Good corporate governance is about having the correct policies and procedures in place. It does not have a single accepted definition. Broadly, the term describes the processes, practices and structures through which a company manages its business and affairs and works to meet its financial, operational and strategic objectives and achieve long-term sustainability. A governance operating model has the potential to address this need and thus enhance management’s ability to implement governance and the board’s ability to exercise proper oversight.
Successful integration and effective management of sustainability at a company requires having committed leadership, clear direction and strategic influence — and none of this will happen without a robust governance structure. Sustainability governance helps a company implement sustainability strategy across the business, manage goal-setting and reporting processes, strengthen relations with external stakeholders and ensure overall accountability.
Many believe that only public companies or large, established companies with many shareholders need to be concerned about, or can benefit from, implementing corporate governance practices.
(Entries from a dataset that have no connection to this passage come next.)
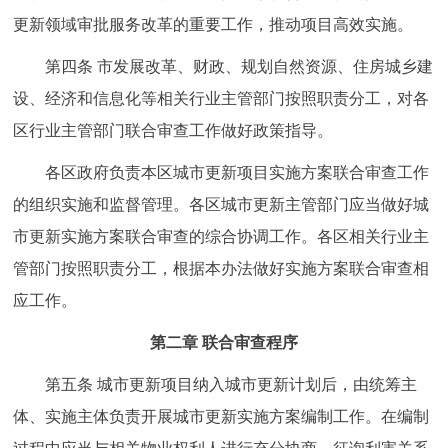
更新领域审批服务改革的重要工作，推动项目高效实施。
第四条 市发展改革、财政、规划自然资源、住房城乡建
设、经济和信息化等相关行业主管部门按照职责分工，对各
区行业主管部门联合审查工作做好政策指导。
各区政府负责本区城市更新项目实施方案联合审查工作
的组织实施和监督管理。各区城市更新主管部门应当做好城
市更新实施方案联合审查的综合协调工作。各区相关行业主
管部门按照职责分工，根据本办法做好实施方案联合审查相
应工作。
第二章 联合审查程序
第五条 城市更新项目纳入城市更新计划后，由统筹主
体、实施主体负责开展城市更新实施方案编制工作。在编制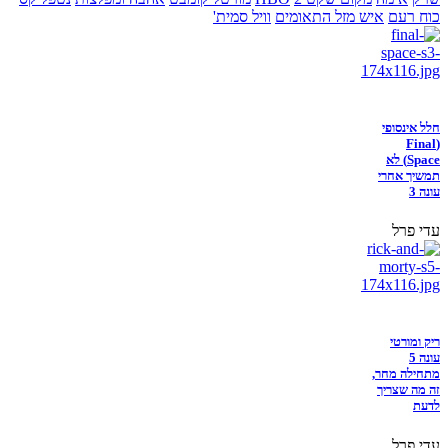
כוח רעם
איש מזל התאומים
וויל סמית'
חלל אינסופי
(Final
Space) לא
תמשיך אחרי
עונה 3
עדי פרל
ריק ומורטי
עונה 5
מתחילה מחר,
זה מה שצריך
לדעת
עדי פרל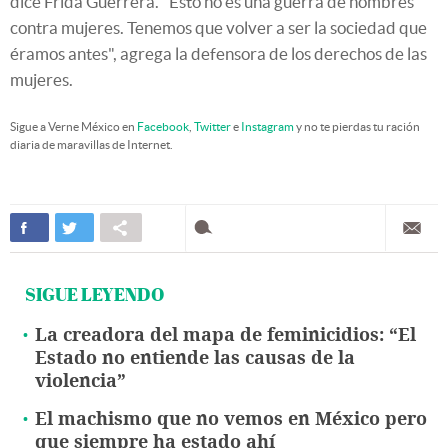
dice Frida Guerrera. "Esto no es una guerra de hombres
contra mujeres. Tenemos que volver a ser la sociedad que
éramos antes", agrega la defensora de los derechos de las
mujeres.
Sigue a Verne México en
Facebook
,
Twitter
e
Instagram
y no te pierdas tu ración
diaria de maravillas de Internet.
SIGUE LEYENDO
La creadora del mapa de feminicidios: “El
Estado no entiende las causas de la
violencia”
El machismo que no vemos en México pero
que siempre ha estado ahí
The reality is that all companies – big and small, private and public, early stage or established – compete in an environment where good governance is a business imperative. One size doesn’t fit all, but right-sized governance practices will positively impact the performance and long-term viability of every company.
Develop boards that should be comprised of directors knowledgeable and have expertise relevant to the business and are qualified and competent, and have strong ethics and integrity, diverse backgrounds and skill sets, and sufficient time to commit to their duties. Boards need to balance conformance (for example compliance with legislation, regulation and codes of practice) with performance aspects of the board’s work (i.e. improving the performance of the organization through strategy formulation and policy making).
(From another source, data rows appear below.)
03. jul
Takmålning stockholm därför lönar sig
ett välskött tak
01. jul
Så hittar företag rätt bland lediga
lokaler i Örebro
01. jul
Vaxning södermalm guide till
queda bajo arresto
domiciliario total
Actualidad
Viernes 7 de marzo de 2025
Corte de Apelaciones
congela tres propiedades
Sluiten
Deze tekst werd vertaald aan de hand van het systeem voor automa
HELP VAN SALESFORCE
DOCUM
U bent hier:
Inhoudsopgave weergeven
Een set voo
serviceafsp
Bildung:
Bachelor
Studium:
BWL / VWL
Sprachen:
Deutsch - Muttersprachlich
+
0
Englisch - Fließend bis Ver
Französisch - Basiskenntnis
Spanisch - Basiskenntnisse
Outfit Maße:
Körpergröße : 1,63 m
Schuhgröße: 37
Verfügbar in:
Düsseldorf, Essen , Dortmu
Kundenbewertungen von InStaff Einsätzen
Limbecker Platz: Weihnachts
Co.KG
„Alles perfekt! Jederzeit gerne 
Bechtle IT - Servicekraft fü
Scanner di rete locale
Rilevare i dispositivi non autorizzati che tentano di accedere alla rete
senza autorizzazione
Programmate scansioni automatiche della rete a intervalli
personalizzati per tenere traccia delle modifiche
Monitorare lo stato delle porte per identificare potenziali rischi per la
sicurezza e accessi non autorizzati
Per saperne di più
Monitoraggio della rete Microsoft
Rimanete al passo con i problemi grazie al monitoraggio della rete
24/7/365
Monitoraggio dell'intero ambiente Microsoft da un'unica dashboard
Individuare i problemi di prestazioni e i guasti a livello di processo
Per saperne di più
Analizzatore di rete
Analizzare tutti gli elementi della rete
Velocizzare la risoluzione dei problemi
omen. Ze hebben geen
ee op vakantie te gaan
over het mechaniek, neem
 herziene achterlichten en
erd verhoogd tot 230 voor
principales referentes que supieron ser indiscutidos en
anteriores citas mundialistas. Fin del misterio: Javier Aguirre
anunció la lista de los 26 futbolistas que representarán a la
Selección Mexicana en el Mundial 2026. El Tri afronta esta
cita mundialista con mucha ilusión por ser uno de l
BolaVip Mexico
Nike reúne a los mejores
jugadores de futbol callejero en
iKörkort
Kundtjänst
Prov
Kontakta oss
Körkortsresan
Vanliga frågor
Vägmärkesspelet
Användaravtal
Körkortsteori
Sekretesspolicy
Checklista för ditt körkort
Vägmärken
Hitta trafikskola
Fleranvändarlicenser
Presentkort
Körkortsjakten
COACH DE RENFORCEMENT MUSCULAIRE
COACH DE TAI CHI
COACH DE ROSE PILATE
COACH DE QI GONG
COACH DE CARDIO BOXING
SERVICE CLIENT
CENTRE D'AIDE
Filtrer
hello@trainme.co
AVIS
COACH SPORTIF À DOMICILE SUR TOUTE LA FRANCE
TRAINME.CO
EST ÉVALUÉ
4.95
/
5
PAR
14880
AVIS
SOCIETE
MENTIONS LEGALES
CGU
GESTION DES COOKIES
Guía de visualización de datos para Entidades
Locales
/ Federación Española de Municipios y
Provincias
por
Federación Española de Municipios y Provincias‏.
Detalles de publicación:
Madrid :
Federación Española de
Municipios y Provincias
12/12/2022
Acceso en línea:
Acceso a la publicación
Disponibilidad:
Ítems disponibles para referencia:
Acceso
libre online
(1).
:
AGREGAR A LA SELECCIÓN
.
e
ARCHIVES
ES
As a part of this process, a board needs to elaborate its position and understanding of the major functions it performs as opposed to those performed by management. These specifics will vary from board to board. Knowing the role of the board and who does what in relation to governance goes a long way towards maintaining a good relationship between the board and management.
Not only must directors declare conflicts of interest and refrain from voting on matters in which they have an interest, but a general culture of integrity in business dealing and of respect and compliance with laws and policies without fear of recrimination is critical.
A vital element of good corporate governance is goal setting. Having clear, attainable objectives, which everyone in the organisation is aware of and is committed to achieving, will increase the likelihood of those objectives being met, or even exceeded. Strategies should be regularly reviewed and adjustments made to allow for changing circumstances.
Sound budgeting is another factor in good corporate governance. Goals cannot be achieved without the financial resources to make them happen. Budgets can be set as much as five years in advance, although regular review and adjustment will obviously be necessary.
Effective risk management is also an important part of good governance. Minimising risks and identifying opportunities should be an ongoing procedure, backed by sound policies and clear delineation of responsibilities. Risk can come from both internal and external sources and all members of the organization need to be made risk aware through compliance training.
Another key ingredient in good corporate governance is human resources. Hiring and retaining good employees with the necessary skills, attitude and experience is vital to an organisation’s success. Ongoing human resource management needs to focus on performance management, professional development and succession planning to ensure that vital expertise is retained within the firm.
Since the board is ultimately responsible for all the actions and decisions of an organisation, it will need to have in place specific policies to guide the organisational behaviour. To ensure that the line of responsibility between board and management is clearly delineated, it is particularly important for the board to develop policies in relation to delegations.
Also, under this topic are processes and procedures. Poor internal processes and procedures can lead to inadequate access to information, poor communication and uninformed decision making, resulting in a high level of dissatisfaction among directors. Enhancements to board meeting processes, meeting agendas, board papers and the board’s committee structure can often make the difference between a mediocre board and a high performing board.
An essential element of good governance is consultation with key stakeholders. Fostering relationships of trust and mutual respect with stakeholders is vital if organisational objectives are to be met. Key stakeholders can include government agencies, suppliers, employees and customers.
Finally, senior management performs an important role in good governance by providing leadership. If directors and managers are seen to behave ethically and always in the best interests of the organisation, your company success in 2019 will inevitably be followed by others and will contribute to the evolution of a corporate culture that values ethical decision-making.
As can be seen, good corporate governance is a combination of many different things. At the end of the day, having all these measures in place will not guarantee success, as risk is an inherent part of any business venture.
Achieving good corporate governance will, however, reduce the risks considerably and increase the likelihood of long-term success. It should therefore be the ultimate goal of every organisation.